The Pacific Islands Forum (PIF) is the main multilateral body in Oceania; it was created in 1971, is based out of Fiji, and its membership includes 16 island-nation members plus Australia and New Zealand. The Forum has 18 dialogue partners, including the US and China, to help advance its broad agenda. The Forum though, has not lived up to its potential. In years past, efforts on climate change and economic development have been stifled by Australia throwing its weight to block meaningful climate action and outside donor countries (not limited to active dialogue partners) pushing the economic agenda in ways that do not address SIDS wants and needs.
SIDS nations in Oceania have addressed those issues by creating sub-PIF fora through which their voices and perspectives can resonate. The 2013 Pacific Islands Development Forum and the Smaller Islands States groups are comprised of the most vulnerable countries in Oceania. These two sub-organizations have afforded SIDS the opportunity to voice their concerns and needs on both developing a ‘blue’ economy in a ‘green’ way and HADR/climate capacity building.
To do so, the Framework for Pacific Regionalism establishes the methods and procedures through which PIF countries can improve their coordination on legal, governance, financial, and administrative matters. Building on that, the Framework for Resilient Development identifies low-carbon development, adaptation/resilience improvements, and HADR capacity building as goals while also providing actions, processes and monitoring and evaluation methods to achieve those goals.

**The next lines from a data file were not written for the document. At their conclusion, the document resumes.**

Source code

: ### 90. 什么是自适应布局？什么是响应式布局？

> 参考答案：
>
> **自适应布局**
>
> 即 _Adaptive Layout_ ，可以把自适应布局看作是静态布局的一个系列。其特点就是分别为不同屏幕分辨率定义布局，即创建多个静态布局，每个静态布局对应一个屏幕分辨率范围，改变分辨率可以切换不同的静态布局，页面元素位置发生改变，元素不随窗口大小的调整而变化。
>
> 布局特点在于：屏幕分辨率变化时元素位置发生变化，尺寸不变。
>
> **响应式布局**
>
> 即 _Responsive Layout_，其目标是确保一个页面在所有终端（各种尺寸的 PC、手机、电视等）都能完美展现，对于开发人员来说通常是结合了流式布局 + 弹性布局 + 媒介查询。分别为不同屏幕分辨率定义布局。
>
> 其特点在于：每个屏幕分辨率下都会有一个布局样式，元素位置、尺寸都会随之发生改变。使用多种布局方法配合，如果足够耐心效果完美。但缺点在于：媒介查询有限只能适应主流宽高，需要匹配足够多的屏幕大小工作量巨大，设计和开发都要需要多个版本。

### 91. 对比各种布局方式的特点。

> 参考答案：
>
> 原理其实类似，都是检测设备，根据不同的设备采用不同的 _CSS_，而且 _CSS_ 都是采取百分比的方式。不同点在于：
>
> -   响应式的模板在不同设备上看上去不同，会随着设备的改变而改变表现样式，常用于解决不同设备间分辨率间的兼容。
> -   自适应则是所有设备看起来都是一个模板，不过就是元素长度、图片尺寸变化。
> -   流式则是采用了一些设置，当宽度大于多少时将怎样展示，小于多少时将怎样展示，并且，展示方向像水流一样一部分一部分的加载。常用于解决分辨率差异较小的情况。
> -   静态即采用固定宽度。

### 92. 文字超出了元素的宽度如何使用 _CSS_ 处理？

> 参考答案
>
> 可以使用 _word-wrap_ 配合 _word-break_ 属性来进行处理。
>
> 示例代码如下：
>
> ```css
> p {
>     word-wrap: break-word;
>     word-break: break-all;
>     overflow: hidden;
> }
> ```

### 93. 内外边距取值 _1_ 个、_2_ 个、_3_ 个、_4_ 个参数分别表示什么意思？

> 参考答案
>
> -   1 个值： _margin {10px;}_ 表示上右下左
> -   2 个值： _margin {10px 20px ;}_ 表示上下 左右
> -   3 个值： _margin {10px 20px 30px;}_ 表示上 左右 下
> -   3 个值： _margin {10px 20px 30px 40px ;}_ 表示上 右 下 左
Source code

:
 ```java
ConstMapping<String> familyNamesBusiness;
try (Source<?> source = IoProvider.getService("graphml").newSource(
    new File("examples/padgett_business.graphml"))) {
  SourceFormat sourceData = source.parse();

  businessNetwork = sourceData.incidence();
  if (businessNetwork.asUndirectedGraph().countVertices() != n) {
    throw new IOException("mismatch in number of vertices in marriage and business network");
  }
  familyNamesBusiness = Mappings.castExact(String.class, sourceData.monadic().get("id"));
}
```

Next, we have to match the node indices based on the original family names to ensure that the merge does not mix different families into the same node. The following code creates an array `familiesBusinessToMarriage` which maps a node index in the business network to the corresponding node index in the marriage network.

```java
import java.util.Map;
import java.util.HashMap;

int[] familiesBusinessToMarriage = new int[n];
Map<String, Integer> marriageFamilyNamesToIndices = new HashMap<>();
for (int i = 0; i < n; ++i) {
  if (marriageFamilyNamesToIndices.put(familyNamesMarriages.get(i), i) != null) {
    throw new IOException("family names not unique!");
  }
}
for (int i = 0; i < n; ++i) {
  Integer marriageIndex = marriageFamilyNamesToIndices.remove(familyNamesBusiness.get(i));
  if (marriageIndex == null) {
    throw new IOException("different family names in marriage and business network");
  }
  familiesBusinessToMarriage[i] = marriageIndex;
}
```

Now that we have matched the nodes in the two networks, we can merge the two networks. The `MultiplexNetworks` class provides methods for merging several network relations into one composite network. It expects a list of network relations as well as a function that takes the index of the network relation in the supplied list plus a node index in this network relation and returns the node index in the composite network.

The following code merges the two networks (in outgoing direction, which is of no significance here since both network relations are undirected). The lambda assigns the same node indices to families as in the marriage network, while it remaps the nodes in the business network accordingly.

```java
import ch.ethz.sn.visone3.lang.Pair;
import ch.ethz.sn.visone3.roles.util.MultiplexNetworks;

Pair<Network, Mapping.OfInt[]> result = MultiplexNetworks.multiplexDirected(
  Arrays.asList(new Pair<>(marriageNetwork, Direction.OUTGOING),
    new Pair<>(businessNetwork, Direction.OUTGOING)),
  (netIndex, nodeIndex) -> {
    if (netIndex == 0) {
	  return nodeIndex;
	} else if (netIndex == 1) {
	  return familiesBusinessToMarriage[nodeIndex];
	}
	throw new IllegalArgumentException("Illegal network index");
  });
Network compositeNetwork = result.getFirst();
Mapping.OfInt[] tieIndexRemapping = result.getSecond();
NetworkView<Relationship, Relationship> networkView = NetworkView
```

What does the recent reorganization and action by PIF and its offshoots tell us? Two things. First, that SIDS are breaking free from the influence of outside powers pushing agendas asymmetric to the needs of vulnerable Oceanic states. Second, that those very countries are making a concerted effort to etch out their own path and make their collective voice heard.
What implications does this have for American and Chinese HADR and other involvement in the region? The transformation of PIF shows that unwelcome influence is becoming less and less tolerable to those states with the most to lose. While it remains to be seen if smaller countries can afford to kick an Australia out of PIF or reject Saudi money, the efforts to route around unproductive ‘partners’ is clear. As a result, SIDS in Oceania are likely to have a louder voice that makes clear what they seek from outside dialogue partners and great powers like the US and China.
In terms of requesting certain actions from partners, Oceania making more specific HADR ‘asks’ might run counter to the status quo of the US and China being involved in ways beneficial to their geostrategic aims, or when/where is cost effective for them. For China, this might mean Belt and Road investments need to become overtly sustainable and geared towards resilience building. Loans might need to be made in more transparent, reassuring ways. The Peace Arks should be on call for the next disaster, not parading port to port like the Great White Fleet.
The same lessons apply to the US side. The new BUILD Act and Development Finance Corporation should not simply seek to compete economically with China, but to invest in meaningful ways that enhance countries’ resilience capacities or domestic HADR resources.The sole incursion to the Solomon Islands cannot be seen as the boundary for how far the US will venture into Oceania on a HADR mission. The threat of not making these adjustments is opening a door for a geostrategic competitor to step further into the region and make friends.
Overall, the outside power(s) that recognize Oceania’s increasing vulnerability, SIDS’ consolidated voice, and choose to pay attention to the specific HADR needs in the region stand to gain not only by securing allies and competing for allies — but by doing what is right.